La historia reciente argentina sigue generando debates, nuevas investigaciones y preguntas que permanecen abiertas medio siglo después. En una extensa entrevista en El Living de NewsDigitales, el periodista e historiador Julio Spina presentó su último libro, "Matar. La historia completa de la Triple A", una investigación centrada en el nacimiento, la estructura y el funcionamiento de la Triple A, la organización parapolicial que actuó antes del golpe militar de 1976 y cuyos crímenes, según sostiene, constituyeron el preludio del terrorismo de Estado.
Con el respaldo de expedientes judiciales, archivos periodísticos y testimonios de la época, Spina reconstruyó el entramado político que rodeó a José López Rega, el regreso de Juan Domingo Perón, el gobierno de María Estela Martínez de Perón y la escalada de violencia que atravesó al país durante los años setenta.
Lejos de presentar a la Triple A como un fenómeno aislado, Spina sostuvo que la organización fue el resultado de un proceso previo que comenzó años antes.
"La Triple A fue una banda de delincuentes contratados. Algunos provenían de la ultraderecha del peronismo, otros eran delincuentes comunes sacados de la cárcel y también hubo policías reincorporados después de haber sido expulsados por corrupción", afirmó durante la entrevista.
Según explicó, el libro nació de una pregunta central: cómo se gestó una organización que terminó asesinando a cientos de personas antes del inicio formal de la última dictadura.
"Yo viví esa época. La Triple A mató concretamente a un compañero mío cuando recién hizo su aparición pública con esa sigla", recordó.

Uno de los ejes centrales de la conversación fue el crecimiento político de José López Rega y el funcionamiento del Ministerio de Bienestar Social como base de operaciones de la organización.
Spina describió un clima de violencia cotidiana que, según relató, podía observarse incluso en las calles de Buenos Aires.
"Los que vivimos aquel momento podíamos ver las ambulancias del Ministerio de Bienestar Social tripuladas por individuos armados.

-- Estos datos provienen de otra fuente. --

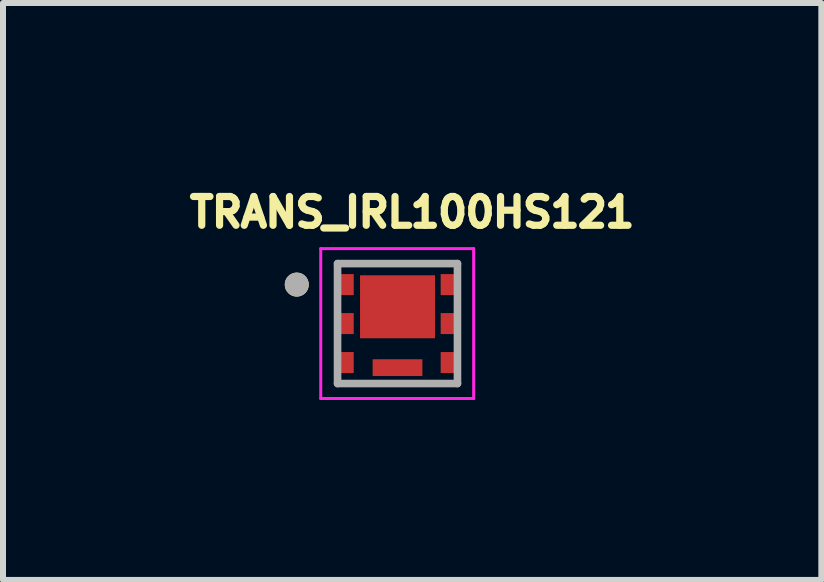
<source format=kicad_pcb>
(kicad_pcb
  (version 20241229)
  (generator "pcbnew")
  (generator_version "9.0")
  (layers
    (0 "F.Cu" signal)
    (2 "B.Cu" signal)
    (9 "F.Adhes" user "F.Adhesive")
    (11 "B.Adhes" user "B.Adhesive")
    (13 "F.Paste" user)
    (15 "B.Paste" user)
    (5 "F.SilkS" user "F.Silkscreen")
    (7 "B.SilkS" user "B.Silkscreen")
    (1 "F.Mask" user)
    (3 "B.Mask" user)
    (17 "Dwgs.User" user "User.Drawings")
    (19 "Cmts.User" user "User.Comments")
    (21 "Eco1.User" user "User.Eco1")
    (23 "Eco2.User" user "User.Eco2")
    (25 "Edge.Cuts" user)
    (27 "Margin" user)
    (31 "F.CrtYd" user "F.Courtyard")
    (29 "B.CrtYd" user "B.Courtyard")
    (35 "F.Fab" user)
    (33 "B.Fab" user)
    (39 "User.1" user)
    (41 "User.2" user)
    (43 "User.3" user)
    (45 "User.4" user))
  (footprint "TRANS_IRL100HS121"
    (layer "F.Cu")
    (at 3.579 2.346)
    (property "Reference" "TRANS_IRL100HS121" (at 0.244 -1.855 0) (layer "F.SilkS") (effects (font (size 0.48 0.48) (thickness 0.15))))
    (attr smd)
    (fp_poly (pts (xy -1.03 0.475) (xy -0.73 0.475) (xy -0.73 0.825) (xy -1.03 0.825)) (stroke (width 0.01) (type solid)) (fill yes) (layer "F.Mask"))
    (fp_poly (pts (xy -0.73 -0.475) (xy -1.03 -0.475) (xy -1.03 -0.825) (xy -0.73 -0.825)) (stroke (width 0.01) (type solid)) (fill yes) (layer "F.Mask"))
    (fp_poly (pts (xy -0.73 0.175) (xy -1.03 0.175) (xy -1.03 -0.175) (xy -0.73 -0.175)) (stroke (width 0.01) (type solid)) (fill yes) (layer "F.Mask"))
    (fp_poly (pts (xy -0.625 0.245) (xy -0.625 -0.805) (xy 0.625 -0.805) (xy 0.625 0.245)) (stroke (width 0.01) (type solid)) (fill yes) (layer "F.Mask"))
    (fp_poly (pts (xy -0.415 0.875) (xy -0.415 0.595) (xy 0.415 0.595) (xy 0.415 0.875)) (stroke (width 0.01) (type solid)) (fill yes) (layer "F.Mask"))
    (fp_poly (pts (xy 0.72 0.475) (xy 1.02 0.475) (xy 1.02 0.825) (xy 0.72 0.825)) (stroke (width 0.01) (type solid)) (fill yes) (layer "F.Mask"))
    (fp_poly (pts (xy 1.02 -0.475) (xy 0.72 -0.475) (xy 0.72 -0.825) (xy 1.02 -0.825)) (stroke (width 0.01) (type solid)) (fill yes) (layer "F.Mask"))
    (fp_poly (pts (xy 1.02 0.175) (xy 0.72 0.175) (xy 0.72 -0.175) (xy 1.02 -0.175)) (stroke (width 0.01) (type solid)) (fill yes) (layer "F.Mask"))
    (fp_circle (center -1.68 -0.65) (end -1.58 -0.65) (stroke (width 0.2) (type solid)) (fill no) (layer "F.SilkS"))
    (fp_poly (pts (xy -1.02 -0.484) (xy -1.02 -0.815) (xy -0.74 -0.815) (xy -0.74 -0.484)) (stroke (width 0.01) (type solid)) (fill yes) (layer "F.Paste"))
    (fp_poly (pts (xy -1.02 0.166) (xy -1.02 -0.165) (xy -0.74 -0.165) (xy -0.74 0.166)) (stroke (width 0.01) (type solid)) (fill yes) (layer "F.Paste"))
    (fp_poly (pts (xy -1.02 0.816) (xy -1.02 0.485) (xy -0.74 0.485) (xy -0.74 0.816)) (stroke (width 0.01) (type solid)) (fill yes) (layer "F.Paste"))
    (fp_poly (pts (xy -0.615 0.235) (xy -0.615 -0.795) (xy -0.125 -0.795) (xy -0.125 0.235)) (stroke (width 0.01) (type solid)) (fill yes) (layer "F.Paste"))
    (fp_poly (pts (xy -0.405 0.865) (xy -0.405 0.605) (xy 0.405 0.605) (xy 0.405 0.865)) (stroke (width 0.01) (type solid)) (fill yes) (layer "F.Paste"))
    (fp_poly (pts (xy 0.125 0.235) (xy 0.125 -0.795) (xy 0.615 -0.795) (xy 0.615 0.235)) (stroke (width 0.01) (type solid)) (fill yes) (layer "F.Paste"))
    (fp_poly (pts (xy 0.73 -0.484) (xy 0.73 -0.815) (xy 1.01 -0.815) (xy 1.01 -0.484)) (stroke (width 0.01) (type solid)) (fill yes) (layer "F.Paste"))
    (fp_poly (pts (xy 0.73 0.166) (xy 0.73 -0.165) (xy 1.01 -0.165) (xy 1.01 0.166)) (stroke (width 0.01) (type solid)) (fill yes) (layer "F.Paste"))
    (fp_poly (pts (xy 0.73 0.816) (xy 0.73 0.485) (xy 1.01 0.485) (xy 1.01 0.816)) (stroke (width 0.01) (type solid)) (fill yes) (layer "F.Paste"))
    (fp_line (start -1.28 -1.25) (end -1.28 1.25) (stroke (width 0.05) (type solid)) (layer "F.CrtYd"))
    (fp_line (start -1.28 1.25) (end 1.27 1.25) (stroke (width 0.05) (type solid)) (layer "F.CrtYd"))
    (fp_line (start 1.27 -1.25) (end -1.28 -1.25) (stroke (width 0.05) (type solid)) (layer "F.CrtYd"))
    (fp_line (start 1.27 1.25) (end 1.27 -1.25) (stroke (width 0.05) (type solid)) (layer "F.CrtYd"))
    (fp_line (start -1 -1) (end 1 -1) (stroke (width 0.127) (type solid)) (layer "F.Fab"))
    (fp_line (start -1 1) (end -1 -1) (stroke (width 0.127) (type solid)) (layer "F.Fab"))
    (fp_line (start 1 -1) (end 1 1) (stroke (width 0.127) (type solid)) (layer "F.Fab"))
    (fp_line (start 1 1) (end -1 1) (stroke (width 0.127) (type solid)) (layer "F.Fab"))
    (fp_circle (center -1.68 -0.65) (end -1.58 -0.65) (stroke (width 0.2) (type solid)) (fill no) (layer "F.Fab"))
    (pad "1" smd rect (at -0.88 -0.65) (size 0.3 0.35) (layers "F.Cu"))
    (pad "2" smd rect (at -0.88 0) (size 0.3 0.35) (layers "F.Cu"))
    (pad "3" smd rect (at -0.88 0.65) (size 0.3 0.35) (layers "F.Cu"))
    (pad "4" smd rect (at 0.87 0.65) (size 0.3 0.35) (layers "F.Cu"))
    (pad "5" smd rect (at 0.87 0) (size 0.3 0.35) (layers "F.Cu"))
    (pad "6" smd rect (at 0.87 -0.65) (size 0.3 0.35) (layers "F.Cu"))
    (pad "7" smd rect (at 0 -0.28) (size 1.25 1.05) (layers "F.Cu"))
    (pad "8" smd rect (at 0 0.735) (size 0.83 0.28) (layers "F.Cu")))
  (gr_rect
    (start -3 -3)
    (end 10.647 6.621)
    (stroke (width 0.1) (type default))
    (fill no)
    (layer "Edge.Cuts")))
</source>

Era parte del clima de época", sostuvo.
Para el historiador, el poder alcanzado por López Rega fue posible porque contó con el respaldo político del propio Perón.
"López Rega adquirió poder porque Perón lo dejó hacer", sostuvo, al tiempo que remarcó el delicado estado de salud del líder justicialista durante sus últimos meses de vida y la dependencia física que mantenía respecto de su ministro.
Tras la muerte de Perón, agregó, ese poder se amplificó durante la presidencia de Isabel Martínez.

La entrevista también repasó el regreso definitivo de Perón al país y la masacre de Ezeiza como punto de inflexión dentro del movimiento peronista.
Spina rechazó la idea de que se tratara de un enfrentamiento entre dos sectores armados.
"Ezeiza fue una masacre. Hubo 13 muertos y centenares de heridos de bala. Los que dispararon sobre la multitud portaban armas largas", afirmó.
A su entender, aquel episodio marcó el comienzo del quiebre definitivo entre Perón y Montoneros, una ruptura que terminaría consolidándose meses después en la Plaza de Mayo.

Otro de los aspectos abordados fue la dimensión internacional de la violencia política.
Spina explicó que, según su investigación, los vínculos entre López Rega y sectores ligados a Estados Unidos comenzaron durante el exilio de Perón en España y se profundizaron antes del golpe militar.
También describió reuniones entre representantes argentinos, uruguayos, chilenos y bolivianos que, según su reconstrucción, anticiparon la coordinación represiva que luego sería conocida como Plan Cóndor.
El periodista también repasó el derrotero judicial de la causa Triple A y cuestionó los límites de la investigación.
"El juicio empezó en julio de 1975 y la sentencia llegó recién en 2016", recordó.
Para Spina, gran parte de la estructura nunca fue investigada en profundidad.
"Nunca se investigó el vínculo con el Ejército. Nunca se investigó la pata sindical, la Policía Federal ni la Policía Bonaerense", aseguró.

Sobre el final de la entrevista, el autor dejó una de las definiciones más contundentes de toda la conversación, al reflexionar sobre el lugar que ocupó la organización parapolicial dentro de la historia argentina.
"La Triple A fue una especie de banda telonera de la dictadura militar", sintetizó.
Y agregó una advertencia sobre el presente político: "Cuando escucho a un presidente como Javier Milei decir 'los zurdos van a correr', me hace acordar mucho a aquella época. Siempre hay alguien que está aceitando las armas porque cree que ya va siendo tiempo de volver a tener vía libre. Hay que ser muy cuidadosos y estar muy alertas".
Con esa reflexión concluyó una entrevista que, más allá de la presentación de un libro, propuso reconstruir uno de los capítulos más oscuros de la historia argentina a partir de documentos, testimonios y una investigación que busca aportar nuevas claves para comprender el origen de la violencia política de los años setenta.